Não escrevo estas linhas de um púlpito, nem afirmo ter autoridade espiritual. Falo como alguém que duvidou, que se sentiu distante e, por vezes, quebrada; como uma filha pródiga que experimentou as rachaduras do mundo, mas que foi restaurada por um Pai que não abandona. Um Pai que me procurou quando eu estava perdida, que me sustentou em minhas maiores pausas e que, não importa quão danificada estivesse a estrutura da minha fé, sempre continuou a me edificar com graça, amor e compaixão.

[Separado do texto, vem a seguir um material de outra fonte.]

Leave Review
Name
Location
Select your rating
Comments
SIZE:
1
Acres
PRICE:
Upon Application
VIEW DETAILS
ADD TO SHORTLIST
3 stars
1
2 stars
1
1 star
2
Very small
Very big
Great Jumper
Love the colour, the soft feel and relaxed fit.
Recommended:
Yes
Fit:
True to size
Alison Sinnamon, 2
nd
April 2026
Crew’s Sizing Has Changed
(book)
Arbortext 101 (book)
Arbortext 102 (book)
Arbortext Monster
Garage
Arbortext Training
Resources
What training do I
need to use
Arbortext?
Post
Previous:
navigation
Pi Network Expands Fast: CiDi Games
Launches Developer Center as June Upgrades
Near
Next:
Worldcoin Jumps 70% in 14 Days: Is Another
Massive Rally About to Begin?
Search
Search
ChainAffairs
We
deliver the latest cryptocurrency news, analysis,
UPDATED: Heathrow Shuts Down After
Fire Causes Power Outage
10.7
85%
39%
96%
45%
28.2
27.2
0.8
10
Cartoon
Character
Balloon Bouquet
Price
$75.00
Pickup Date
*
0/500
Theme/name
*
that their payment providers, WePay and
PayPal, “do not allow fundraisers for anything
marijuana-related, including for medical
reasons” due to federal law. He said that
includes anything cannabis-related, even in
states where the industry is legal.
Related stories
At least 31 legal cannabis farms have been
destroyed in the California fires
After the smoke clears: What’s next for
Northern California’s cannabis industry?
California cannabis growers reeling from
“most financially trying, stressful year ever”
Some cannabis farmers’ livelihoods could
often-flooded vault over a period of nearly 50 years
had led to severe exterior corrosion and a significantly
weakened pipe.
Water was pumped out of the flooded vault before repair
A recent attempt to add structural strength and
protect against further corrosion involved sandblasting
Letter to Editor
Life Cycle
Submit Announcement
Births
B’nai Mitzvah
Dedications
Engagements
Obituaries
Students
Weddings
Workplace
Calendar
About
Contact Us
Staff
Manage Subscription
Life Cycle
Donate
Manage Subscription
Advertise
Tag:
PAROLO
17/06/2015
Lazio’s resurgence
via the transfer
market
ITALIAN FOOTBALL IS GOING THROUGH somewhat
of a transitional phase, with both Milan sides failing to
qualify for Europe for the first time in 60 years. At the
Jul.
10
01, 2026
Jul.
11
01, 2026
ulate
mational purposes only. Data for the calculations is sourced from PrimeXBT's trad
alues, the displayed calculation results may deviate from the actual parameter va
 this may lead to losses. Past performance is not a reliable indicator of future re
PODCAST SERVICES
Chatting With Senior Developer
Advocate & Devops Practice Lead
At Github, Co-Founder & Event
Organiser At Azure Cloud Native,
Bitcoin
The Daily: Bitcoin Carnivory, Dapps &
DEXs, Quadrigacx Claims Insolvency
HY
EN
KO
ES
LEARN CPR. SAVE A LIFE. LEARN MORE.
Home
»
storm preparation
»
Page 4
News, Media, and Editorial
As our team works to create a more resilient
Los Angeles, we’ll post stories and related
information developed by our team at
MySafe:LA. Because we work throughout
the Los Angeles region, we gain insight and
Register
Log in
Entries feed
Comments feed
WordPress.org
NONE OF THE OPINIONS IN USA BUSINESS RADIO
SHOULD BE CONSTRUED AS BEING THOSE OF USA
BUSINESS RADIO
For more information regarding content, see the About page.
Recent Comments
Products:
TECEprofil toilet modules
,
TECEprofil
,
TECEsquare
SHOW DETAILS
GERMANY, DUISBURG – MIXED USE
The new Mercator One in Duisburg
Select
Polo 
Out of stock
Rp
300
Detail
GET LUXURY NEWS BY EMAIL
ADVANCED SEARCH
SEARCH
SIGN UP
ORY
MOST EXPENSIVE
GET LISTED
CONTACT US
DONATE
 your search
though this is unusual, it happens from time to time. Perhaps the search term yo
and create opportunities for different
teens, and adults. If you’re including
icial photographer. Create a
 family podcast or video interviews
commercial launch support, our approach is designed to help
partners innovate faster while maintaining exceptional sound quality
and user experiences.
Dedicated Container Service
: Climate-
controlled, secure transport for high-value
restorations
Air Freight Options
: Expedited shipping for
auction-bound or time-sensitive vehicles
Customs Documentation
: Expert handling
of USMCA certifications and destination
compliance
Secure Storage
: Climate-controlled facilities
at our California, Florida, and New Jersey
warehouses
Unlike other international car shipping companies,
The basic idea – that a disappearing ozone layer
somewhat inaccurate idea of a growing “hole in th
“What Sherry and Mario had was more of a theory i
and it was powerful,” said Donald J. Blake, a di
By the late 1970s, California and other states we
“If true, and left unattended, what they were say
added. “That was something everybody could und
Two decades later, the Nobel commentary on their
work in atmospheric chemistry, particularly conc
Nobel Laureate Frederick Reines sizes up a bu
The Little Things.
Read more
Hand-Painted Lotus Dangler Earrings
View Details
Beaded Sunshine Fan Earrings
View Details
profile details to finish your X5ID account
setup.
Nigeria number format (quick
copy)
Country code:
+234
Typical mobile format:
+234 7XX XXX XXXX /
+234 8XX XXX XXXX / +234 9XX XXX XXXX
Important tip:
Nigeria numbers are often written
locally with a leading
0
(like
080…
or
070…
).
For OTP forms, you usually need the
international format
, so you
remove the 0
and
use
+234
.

E se há um setor que entende o valor dos processos, do tempo, da paciência e do planejamento a longo prazo, é o nosso: o setor da construção civil. Arquitetos, engenheiros, incorporadores, vendedores, promotores... sabemos o que significa construir algo do zero, como é trabalhar em terrenos desafiadores, identificar falhas estruturais, ajustar orçamentos e redesenhar. E, ainda assim, continuamos acreditando no que pode ser construído.
Esse é Deus. Um Pai que não se afasta quando as coisas se complicam, que não nos abandona quando as emoções se descontrolam ou quando subestimamos os desafios da vida. Ele permanece. Não como um supervisor exigindo resultados, mas como um arquiteto paciente que conhece cada detalhe da nossa história. Alguém que não apenas projeta, mas também habita, cura e sustenta.
A vocês, que dia após dia constroem estruturas para os outros, que vendem sonhos e moldam o futuro, quero falar de um Deus que também deseja construir o seu interior. Que anseia ser o seu alicerce, o seu pilar, a sua viga principal. Que conhece os seus fardos e o seu cansaço, e ainda assim, Ele não exige perfeição. Apenas presença. Apenas entrega. Apenas que vocês abram a porta do seu projeto pessoal para Ele.
E se você, assim como eu, não sabe o que é ter um pai presente, alguém que te ensinou a construir uma vida com amor-próprio, limites saudáveis e uma identidade clara, deixe-me te contar algo que levei anos para entender: Deus não precisa ser como o pai que você teve (ou não teve). A paternidade Dele não é limitada pelas falhas humanas. Ele não te abandona, não te compara com os outros, não exige mais do que você pode dar. Ele te vê. Ele te acolhe. Ele te reconstrói. E faz isso sem pressa, com ternura e com propósito.
A paternidade de Deus não é imposta, ela é revelada. E quando é revelada, ela te transforma para sempre.
Portanto, este artigo, mais do que uma reflexão técnica, é um lembrete humano e espiritual. É um convite para abrir mão do controle, para descansar naquele que não precisa de projetos para saber exatamente como reconstruí-lo. Mesmo que suas estruturas internas ainda estejam inacabadas, em construção, com rachaduras visíveis… Ele já escolheu ficar.
Porque Deus é aquele Pai que termina tudo o que começa, que nunca se cansa de você, que não te vê como um caso perdido, mas como um projeto original cheio de propósito.
E se hoje, em meio ao concreto, às imagens, aos fechamentos e às metas a cumprir, você se sentir exausto ou desorientado, lembre-se: existe um lugar seguro além dos imóveis que você vende ou dos metros quadrados que você constrói. Existe um refúgio invisível, eterno e inabalável. Esse lugar está no amor infalível de um Deus que nunca falha. E que, com amor, continua a te edificar.